When the sun began to get low in the sky and the air began to cool we would begin our trek back to our camp. A fire would have been started by now and a pot of something hot for dinner would inevitable be cooking over the fire. We would sit around the fire, eating our meal, and quietly think about the adventures we had encountered that day in a castle far, far away.
3
My father’s parents lived in rural West Virginia and visiting them was always a great adventure. There was no fast way to get there. The roads leading to their home were full of hairpin curves and signs warning of rockslides. I remember we always went through a tunnel that was preceded for miles by signs warning that explosives were not allowed in the tunnel. This added a dimension of danger for a child with an active imagination. Should we stop and make sure that there were no hidden explosive devices in the trunk or strapped to the bottom of the car? We never stopped, taking our chances that we were free of booby traps.
Once we passed a man carrying the largest rattlesnake I had ever seen. Of course I had never seen an actual rattlesnake before, but this one seemed monstrous. The snake was dead and the man was carrying it over his shoulder, suspended on the end of a stick. We all looked in amazement as we slowly drove past the man and his snake.
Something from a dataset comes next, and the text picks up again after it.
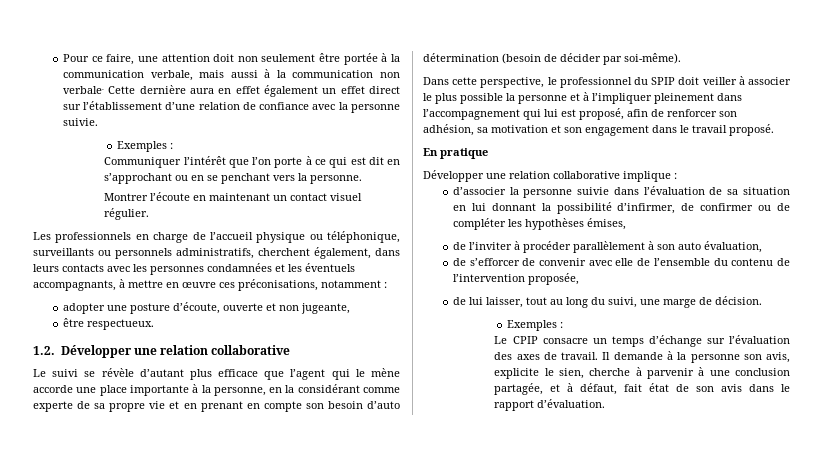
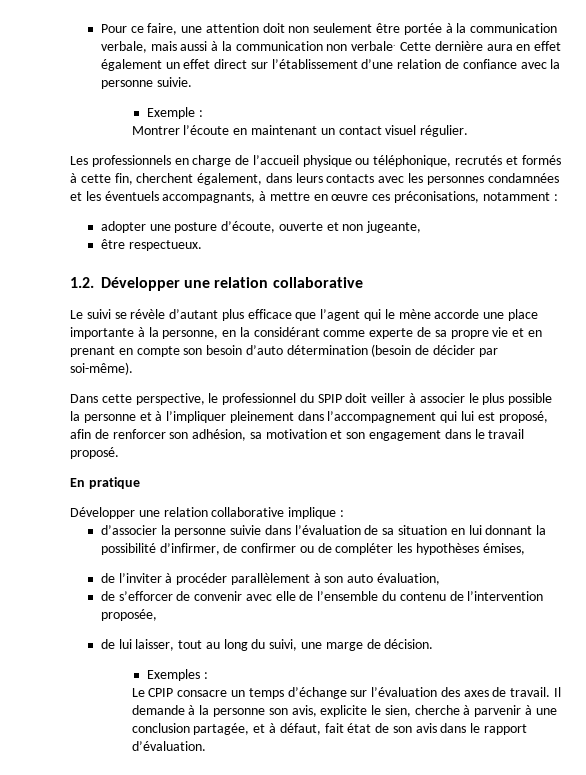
[116,141,173,152] [104,156,400,168] [104,173,363,184] Exemples : // Communiquer l’intérêt que l’on porte à ce qui est dit en s’approchant ou en se penchant vers la personne. -> [147,107,203,119] Exemple :
[33,248,254,259] surveillants ou personnels administratifs, -> [455,155,561,165] [70,173,133,185] recrutés et formés à cette fin,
Closer to my grandparents’ home there was a small underpass that sat on a hairpin turn. It was very narrow and only one car at a time could make it through the underpass. My father always stopped the car before the underpass, rolled his window down, and then honked the horn. If, after a minute, there was no answering honk, we would hold our breathe as the car would begin to move slowly forward around the corner and through the underpass. Once through we could all begin to breathe again.
My grandparents’ home was a farm in a valley alongside the Blue River. When we would arrive at their home my grandparents a few aunts and uncles and cousins would always be there to greet us. Their house had no running water and was very, very old but to me it was a wonderful place. We could fish in the river or climb the mountain where my grandfather’s cattle grazed, or throw rocks at the coal trains that frequently passed by the house, rattling the windows and shaking the bones of the people inside the house.
At night my brothers and cousins and I slept on mattresses stuffed with corn husks and supported by a bed frame of wood and rope. My brothers and cousins would share a bed and my grandfather would sleep in a bed in the same room. The window was always open and you could hear frogs at the river and, occasionally, a mountain lion. My oldest cousin would tease the younger kids that the mountain lion was going to climb through the window and eat the youngest and most tender of us. Of course this never happened but we all lived in fear of the mountain lion.
Every night before he fell asleep my grandfather would recite Bible passages. You see, he had memorized the Bible and knew every word and there was something strange and a little magical about those words coming out of the darkness. My grandparents are long dead and the farm has been sold and out of our family for years but it still remains a beautiful and magical place, if only in my memories.